PALE BLUE BASTARDS
Only two things come from Texas…
…nevermind. We’re not doing that.
(One of them is definitely not NFL Playoff victories.)
Anyway, the scene opens up following the broad back of one dark-haired gentleman. Duffel bag over shoulder. Black dress shirt. The camera pans around.
You already know.
No smile behind that remarkable mustache. There hasn’t been one since ReVival 22. But there’s no lack of fire in the Event Horizon’s eyes. There’s still work to do.
No match tonight, but so many questions from the PRIME faithful! What antics will Ivan Stanislav and Alexei Ruslan get into here at the Toyota Center? Will Hayes and Sykes FINALLY kiss?
And what of our Universal Champion?
Rumors swirled during the week that the Escape Artist would no-show ReVival 24. Will he make such a brash decision? Will he deny the PRIMEates their taunts and jeers? WHO KNOWS WHERE HE COULD POSSIBLY…
…
Oh, there he is.
Rezin: Hayes…
Rezin appears suddenly and unexpectedly from the VOID, a soiled sack slung over his shoulder, a muscle-cut D.R.I. shirt over his torso. The outline of what is clearly a championship belt–THE championship–can clearly be seen poking through the burlap fabric.
…that’s Dirty Rotten Imbeciles, the crossover thrash band. From Houston? You know, the city where–you know what? Nevermind…
Hayes Hanlon: …what do you want, Rezin?
The Event Horizon narrows his eyes, and slowly slides his duffel bag off his shoulder to the ground, squaring up and ready for anything that his rival may bring. That is, until…
Rezin: …here.
The Goat Bastard has with him a box wrapped in newspapers, which he hands over to Home Run Hanlon.
Hayes, naturally, cocks and eyebrow, and takes the box cautiously.
Hayes Hanlon: This isn’t gonna explode and cover me in black ooze or something, is it?
Rezin: (scratching at his head uncomfortably) It’s uhh… it’s my DVD set of Cosmos. The original one.
Hayes turns the box over in his hands, obviously confused.
Hayes Hanlon: Um…thanks. I guess?
Rezin: LOOK, MAN! I’ll admit, I ain’t great at this “showin’ one’s appreciation” shit! Just take the stupid DVDs, and let’s call it even, COOL?! I mean, truth be told, I think ya shoulda just left me to DROP a coupla weeks ago…
The Universal Champ shifts uncomfortably, roughing up his own hair to deflect. Hayes remains poised, and confused.
Rezin: Still… if ya hadn’t broken my fall, I prolly wouldn’t even have the chance to be here tonight and fire up that ring! It’s that reason AND THAT REASON ONLY why I ain’t kickin’ your… admittedly unabashedly handsome face in!
A snort from Hanlon, and a chuckle.
Hayes Hanlon: Don’t get it twisted, Erik. I had my own reasons to break your fall.
Hanlon inches forward, and pushes the newspaper-wrapped box into Rezin’s chest.
Hayes Hanlon: And that’s because I want you 100% when I kick your face in.
The Escape Artist growls through his wiry beard, while the Event Horizon nods in return.
Hayes Hanlon: (tumbling the box in his hand.) But uh, thanks for the gift. I’ll…see if they still sell DVD players on Amazon or something…
Rezin: You’re in for a TREAT! There ain’t ANYBODY who can talk ya through the majesty of a BLACK HOLE like the soft, lilting voice of Carl Sagan!
Hayes Hanlon: …Carl Sagan?
First, Rezin’s eye twitches. Then his whole face contorts. Soon, his entire body is tremoring with bubbling rage that takes every fiber of his being to try and suppress.
“Carl Sagan?!” Did he seriously just say that?! One might as well ask, “Who is Werner Herzog!?”

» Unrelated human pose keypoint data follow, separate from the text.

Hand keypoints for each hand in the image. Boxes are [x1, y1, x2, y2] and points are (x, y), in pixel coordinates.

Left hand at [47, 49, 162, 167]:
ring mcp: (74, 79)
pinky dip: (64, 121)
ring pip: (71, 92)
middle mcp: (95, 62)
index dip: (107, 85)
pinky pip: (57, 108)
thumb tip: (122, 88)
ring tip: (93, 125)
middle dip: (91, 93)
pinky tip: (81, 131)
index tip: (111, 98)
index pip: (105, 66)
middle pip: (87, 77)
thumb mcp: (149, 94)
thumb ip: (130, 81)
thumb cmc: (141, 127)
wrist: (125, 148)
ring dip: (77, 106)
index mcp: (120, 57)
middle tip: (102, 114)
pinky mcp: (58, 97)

Rezin: …rrrrrrrrrRRRRRRR–JUST STAY OUTTA MY FACE TONIGHT… HHHAAAYYYYEEESSS HHHAAANNNNLLOOOOONNN!!
The Escape Artist re-slings the sack to the other shoulder and wanders off. Hayes cranes his neck, then calls out after him.

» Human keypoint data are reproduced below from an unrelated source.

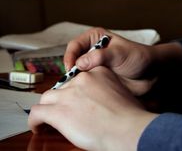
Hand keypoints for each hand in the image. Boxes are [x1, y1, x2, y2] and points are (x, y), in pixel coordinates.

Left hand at [28, 67, 157, 150]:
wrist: (126, 128)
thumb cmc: (129, 116)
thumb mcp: (120, 92)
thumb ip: (107, 90)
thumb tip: (101, 102)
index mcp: (97, 72)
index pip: (78, 78)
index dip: (75, 90)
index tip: (76, 100)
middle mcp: (81, 79)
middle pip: (62, 87)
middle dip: (61, 100)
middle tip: (65, 113)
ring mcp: (68, 94)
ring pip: (47, 97)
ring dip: (47, 108)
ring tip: (48, 120)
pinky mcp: (58, 111)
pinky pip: (37, 112)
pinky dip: (34, 121)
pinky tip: (38, 127)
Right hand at [64, 27, 181, 95]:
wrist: (151, 74)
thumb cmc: (138, 57)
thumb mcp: (120, 53)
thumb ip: (101, 56)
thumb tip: (80, 62)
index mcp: (94, 38)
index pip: (74, 45)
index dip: (69, 56)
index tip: (71, 69)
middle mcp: (90, 51)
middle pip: (71, 60)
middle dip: (69, 72)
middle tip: (70, 83)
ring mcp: (92, 66)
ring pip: (76, 74)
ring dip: (74, 82)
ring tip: (76, 90)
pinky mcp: (96, 80)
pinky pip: (83, 85)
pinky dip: (82, 90)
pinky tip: (84, 96)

Hayes Hanlon: Hey, is that Ivan?
Rezin stops dead in his tracks, his wide, bloodshot eyes somehow growing wider and twitching erratically.
Rezin: aaaaAAWWW SSHEEEEIIIITTTT!!!
Dropping the sack, the Escape Artist does what the Escape Artist does, pivoting around wildly before b-lining for a nearby dumpster, leaping in head first, various emptied cups and plastic containers shooting into the air.
Home Run Hayes grins to himself before getting back on track toward the Toyota Center, and takes one last look at the newspaper-wrapped box in his hand.
Hayes Hanlon: …seriously, who the hell is Carl Sagan?